▶ Plain-text document sources:
● ● ●

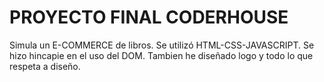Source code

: # PROYECTO FINAL CODERHOUSE

Simula un E-COMMERCE de libros. Se utilizó HTML-CSS-JAVASCRIPT. 
Se hizo hincapie en el uso del DOM.
Tambien he diseñado logo y todo lo que respeta a diseño.
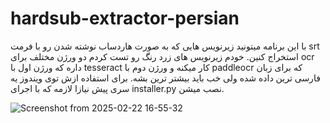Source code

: # hardsub-extractor-persian



با این برنامه میتونید زیرنویس هایی که به صورت هاردساب نوشته شدن رو با فرمت srt استخراج کنین. خودم زیرنویس های زرد رنگ رو تست کردم
دو ورژن مختلف برای ocr داره که ورژن اول با tesseract کار میکنه و ورژن دوم با paddleocr که برای زبان فارسی ترین داده شده ولی خب باید بیشتر ترین بشه.
برای استفاده ازش توی ویندوز یه سری پیش نیازا لازمه که با اجرای installer.py نصب میشن. 


![Screenshot from 2025-02-22 16-55-32](https://github.com/user-attachments/assets/b7afd7b2-7175-4653-91b3-d04360313a1a)
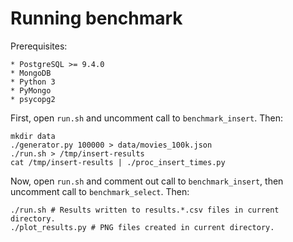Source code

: Running benchmark
=================

Prerequisites:
    
    * PostgreSQL >= 9.4.0
    * MongoDB
    * Python 3
    * PyMongo
    * psycopg2

First, open `run.sh` and uncomment call to `benchmark_insert`. Then:

    mkdir data
    ./generator.py 100000 > data/movies_100k.json
    ./run.sh > /tmp/insert-results
    cat /tmp/insert-results | ./proc_insert_times.py

Now, open `run.sh` and comment out call to `benchmark_insert`, then uncomment
call to `benchmark_select`. Then:

    ./run.sh # Results written to results.*.csv files in current directory.
    ./plot_results.py # PNG files created in current directory.
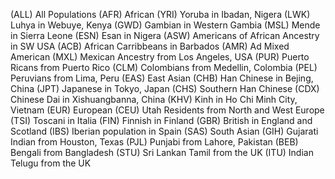 (ALL) All Populations
(AFR) African
(YRI) Yoruba in Ibadan, Nigera
(LWK) Luhya in Webuye, Kenya
(GWD) Gambian in Western Gambia
(MSL) Mende in Sierra Leone
(ESN) Esan in Nigera
(ASW) Americans of African Ancestry in SW USA
(ACB) African Carribbeans in Barbados
(AMR) Ad Mixed American
(MXL) Mexican Ancestry from Los Angeles, USA
(PUR) Puerto Ricans from Puerto Rico
(CLM) Colombians from Medellin, Colombia
(PEL) Peruvians from Lima, Peru
(EAS) East Asian
(CHB) Han Chinese in Bejing, China
(JPT) Japanese in Tokyo, Japan
(CHS) Southern Han Chinese
(CDX) Chinese Dai in Xishuangbanna, China
(KHV) Kinh in Ho Chi Minh City, Vietnam
(EUR) European
(CEU) Utah Residents from North and West Europe
(TSI) Toscani in Italia
(FIN) Finnish in Finland
(GBR) British in England and Scotland
(IBS) Iberian population in Spain
(SAS) South Asian
(GIH) Gujarati Indian from Houston, Texas
(PJL) Punjabi from Lahore, Pakistan
(BEB) Bengali from Bangladesh
(STU) Sri Lankan Tamil from the UK
(ITU) Indian Telugu from the UK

● ● ●

▶ What is expected: Please print the lines above word for word, starting at the one with "100000 > data/movies_100k.json" and ending at the one with "(GWD) Gambian in Western Gambia", both included, and without any picture.

▶ Result of this task:
    ./generator.py 100000 > data/movies_100k.json
    ./run.sh > /tmp/insert-results
    cat /tmp/insert-results | ./proc_insert_times.py

Now, open `run.sh` and comment out call to `benchmark_insert`, then uncomment
call to `benchmark_select`. Then:

    ./run.sh # Results written to results.*.csv files in current directory.
    ./plot_results.py # PNG files created in current directory.
 (ALL) All Populations
(AFR) African
(YRI) Yoruba in Ibadan, Nigera
(LWK) Luhya in Webuye, Kenya
(GWD) Gambian in Western Gambia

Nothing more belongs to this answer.